Recognizing the urgency, Indian online retailers are scrambling to optimize their platforms for AI search, a process often called Generative Engine Optimisation (GEO) or LLM optimisation.

Flipkart acquired a majority stake in AI startup Minivet to accelerate its push into "visual, conversational, and AI-led discovery." Its fashion arm, Myntra, is sharpening fashion-specific metadata like fabric, fit, and occasion to support this new search paradigm.

Amazon has begun piloting GEO for categories like fashion and runs its own AI shopping assistant named Rufus. Meesho has been standardizing seller listings and tightening attribute-level data, including vernacular descriptions, to improve its AI-led recall. Reliance Retail's Ajio is also optimizing its catalogue and brand signals for better AI visibility.

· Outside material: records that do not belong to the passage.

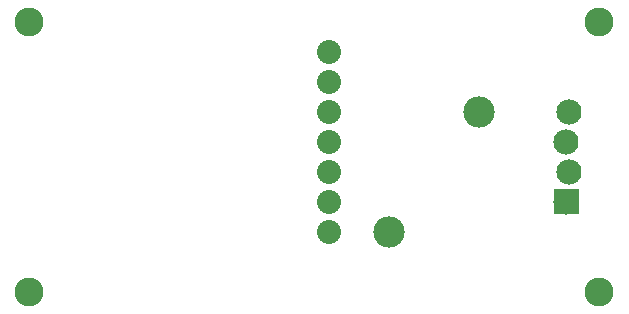
<source format=gts>
G04 MADE WITH FRITZING*
G04 WWW.FRITZING.ORG*
G04 DOUBLE SIDED*
G04 HOLES PLATED*
G04 CONTOUR ON CENTER OF CONTOUR VECTOR*
%ASAXBY*%
%FSLAX23Y23*%
%MOIN*%
%OFA0B0*%
%SFA1.0B1.0*%
%ADD10C,0.096614*%
%ADD11C,0.104488*%
%ADD12C,0.084000*%
%ADD13C,0.080000*%
%ADD14R,0.001000X0.001000*%
%LNMASK1*%
G90*
G70*
G54D10*
X1999Y1001D03*
X1999Y101D03*
X99Y101D03*
X99Y1001D03*
G54D11*
X1599Y701D03*
G54D12*
X1889Y401D03*
X1899Y501D03*
X1889Y601D03*
X1899Y701D03*
X1889Y401D03*
X1899Y501D03*
X1889Y601D03*
X1899Y701D03*
G54D11*
X1299Y301D03*
G54D13*
X1099Y301D03*
X1099Y401D03*
X1099Y501D03*
X1099Y601D03*
X1099Y701D03*
X1099Y801D03*
X1099Y901D03*
G54D14*
X1847Y443D02*
X1930Y443D01*
X1847Y442D02*
X1930Y442D01*
X1847Y441D02*
X1930Y441D01*
X1847Y440D02*
X1930Y440D01*
X1847Y439D02*
X1930Y439D01*
X1847Y438D02*
X1930Y438D01*
X1847Y437D02*
X1930Y437D01*
X1847Y436D02*
X1930Y436D01*
X1847Y435D02*
X1930Y435D01*
X1847Y434D02*
X1930Y434D01*
X1847Y433D02*
X1930Y433D01*
X1847Y432D02*
X1930Y432D01*
X1847Y431D02*
X1930Y431D01*
X1847Y430D02*
X1930Y430D01*
X1847Y429D02*
X1930Y429D01*
X1847Y428D02*
X1930Y428D01*
X1847Y427D02*
X1930Y427D01*
X1847Y426D02*
X1930Y426D01*
X1847Y425D02*
X1930Y425D01*
X1847Y424D02*
X1930Y424D01*
X1847Y423D02*
X1930Y423D01*
X1847Y422D02*
X1930Y422D01*
X1847Y421D02*
X1930Y421D01*
X1847Y420D02*
X1930Y420D01*
X1847Y419D02*
X1930Y419D01*
X1847Y418D02*
X1930Y418D01*
X1847Y417D02*
X1930Y417D01*
X1847Y416D02*
X1883Y416D01*
X1894Y416D02*
X1930Y416D01*
X1847Y415D02*
X1881Y415D01*
X1896Y415D02*
X1930Y415D01*
X1847Y414D02*
X1879Y414D01*
X1898Y414D02*
X1930Y414D01*
X1847Y413D02*
X1878Y413D01*
X1899Y413D02*
X1930Y413D01*
X1847Y412D02*
X1877Y412D01*
X1900Y412D02*
X1930Y412D01*
X1847Y411D02*
X1876Y411D01*
X1901Y411D02*
X1930Y411D01*
X1847Y410D02*
X1875Y410D01*
X1901Y410D02*
X1930Y410D01*
X1847Y409D02*
X1875Y409D01*
X1902Y409D02*
X1930Y409D01*
X1847Y408D02*
X1874Y408D01*
X1903Y408D02*
X1930Y408D01*
X1847Y407D02*
X1874Y407D01*
X1903Y407D02*
X1930Y407D01*
X1847Y406D02*
X1873Y406D01*
X1903Y406D02*
X1930Y406D01*
X1847Y405D02*
X1873Y405D01*
X1904Y405D02*
X1930Y405D01*
X1847Y404D02*
X1873Y404D01*
X1904Y404D02*
X1930Y404D01*
X1847Y403D02*
X1873Y403D01*
X1904Y403D02*
X1930Y403D01*
X1847Y402D02*
X1873Y402D01*
X1904Y402D02*
X1930Y402D01*
X1847Y401D02*
X1873Y401D01*
X1904Y401D02*
X1930Y401D01*
X1847Y400D02*
X1873Y400D01*
X1904Y400D02*
X1930Y400D01*
X1847Y399D02*
X1873Y399D01*
X1904Y399D02*
X1930Y399D01*
X1847Y398D02*
X1873Y398D01*
X1903Y398D02*
X1930Y398D01*
X1847Y397D02*
X1874Y397D01*
X1903Y397D02*
X1930Y397D01*
X1847Y396D02*
X1874Y396D01*
X1903Y396D02*
X1930Y396D01*
X1847Y395D02*
X1874Y395D01*
X1902Y395D02*
X1930Y395D01*
X1847Y394D02*
X1875Y394D01*
X1902Y394D02*
X1930Y394D01*
X1847Y393D02*
X1876Y393D01*
X1901Y393D02*
X1930Y393D01*
X1847Y392D02*
X1877Y392D01*
X1900Y392D02*
X1930Y392D01*
X1847Y391D02*
X1877Y391D01*
X1899Y391D02*
X1930Y391D01*
X1847Y390D02*
X1879Y390D01*
X1898Y390D02*
X1930Y390D01*
X1847Y389D02*
X1880Y389D01*
X1897Y389D02*
X1930Y389D01*
X1847Y388D02*
X1882Y388D01*
X1895Y388D02*
X1930Y388D01*
X1847Y387D02*
X1886Y387D01*
X1891Y387D02*
X1930Y387D01*
X1847Y386D02*
X1930Y386D01*
X1847Y385D02*
X1930Y385D01*
X1847Y384D02*
X1930Y384D01*
X1847Y383D02*
X1930Y383D01*
X1847Y382D02*
X1930Y382D01*
X1847Y381D02*
X1930Y381D01*
X1847Y380D02*
X1930Y380D01*
X1847Y379D02*
X1930Y379D01*
X1847Y378D02*
X1930Y378D01*
X1847Y377D02*
X1930Y377D01*
X1847Y376D02*
X1930Y376D01*
X1847Y375D02*
X1930Y375D01*
X1847Y374D02*
X1930Y374D01*
X1847Y373D02*
X1930Y373D01*
X1847Y372D02*
X1930Y372D01*
X1847Y371D02*
X1930Y371D01*
X1847Y370D02*
X1930Y370D01*
X1847Y369D02*
X1930Y369D01*
X1847Y368D02*
X1930Y368D01*
X1847Y367D02*
X1930Y367D01*
X1847Y366D02*
X1930Y366D01*
X1847Y365D02*
X1930Y365D01*
X1847Y364D02*
X1930Y364D01*
X1847Y363D02*
X1930Y363D01*
X1847Y362D02*
X1930Y362D01*
X1847Y361D02*
X1930Y361D01*
X1847Y360D02*
X1930Y360D01*
D02*
G04 End of Mask1*
M02*
</source>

The shift extends beyond traditional marketplaces. Quick-commerce player Zepto developed an internal AI tool that lets an LLM place orders at Zepto Cafe using natural language. In a significant pilot, the National Payments Corporation of India (NPCI) integrated ChatGPT with UPI in October 2025, and Tata's BigBasket allowed shopping and payment within the ChatGPT interface.

Legal Friction and Wider Business Implications

This rapid transition is not without conflict. Last month, Amazon asked Perplexity AI to block its shopping agent from making purchases on Amazon on behalf of users. In a major legal move, B2B marketplace IndiaMART has filed a case in the Calcutta High Court against OpenAI, alleging its listings are being deliberately excluded from ChatGPT's results while rivals appear. The court will hear the matter on 13 January 2026.

In its petition, IndiaMART argues that large AI services have become "intent-driven gateways" with significant economic power, and its exclusion has had a "catastrophic" business impact. The disruption also threatens smaller merchants, marketers, and ad agencies. Vendors risk being overshadowed not due to product quality, but because of how their data is structured for AI consumption.

Furthermore, AI is exposing flaws in digital advertising. Bots can simulate human scrolling to generate "viewable" ad impressions that deliver zero real attention. CUTS International estimates up to 20% of India's digital ad budgets may be wasted on such fraud. As AI compresses the shopping funnel into a single answer, it makes internal marketplace search pages less relevant, redirecting ad spend.

Advertising Revenue Gets a Boost from AI

Paradoxically, AI-led discovery is concentrating attention and reinforcing ad revenues for the largest platforms. By controlling catalogue data, logistics, and checkout, giants like Amazon and Flipkart can monetize user intent more directly by placing promoted products inside AI-driven answers.

The financial results are clear. Amazon India's advertising revenue grew 25% in FY25, outpacing its core marketplace growth. Its closest rival, Flipkart, posted advertising revenue of ₹6,317 crore in FY25, a 27% year-on-year increase. OpenAI itself is reportedly considering introducing "sponsored content" through ads.

Early signs show marketing budgets are shifting. Brands are currently allocating 2–5% of spend to AI optimisation as an experimental bet. Experts like Banerjee predict that as AI proves effective, high single-digit to 10% of digital ad spend could move to conversational commerce, largely at the expense of traditional search and low-quality display ads.

The race is on. As AI reshapes the very foundation of online discovery, Indian e-commerce companies are in a high-stakes battle to ensure they are not just visible on a screen, but present in the mind of the machine.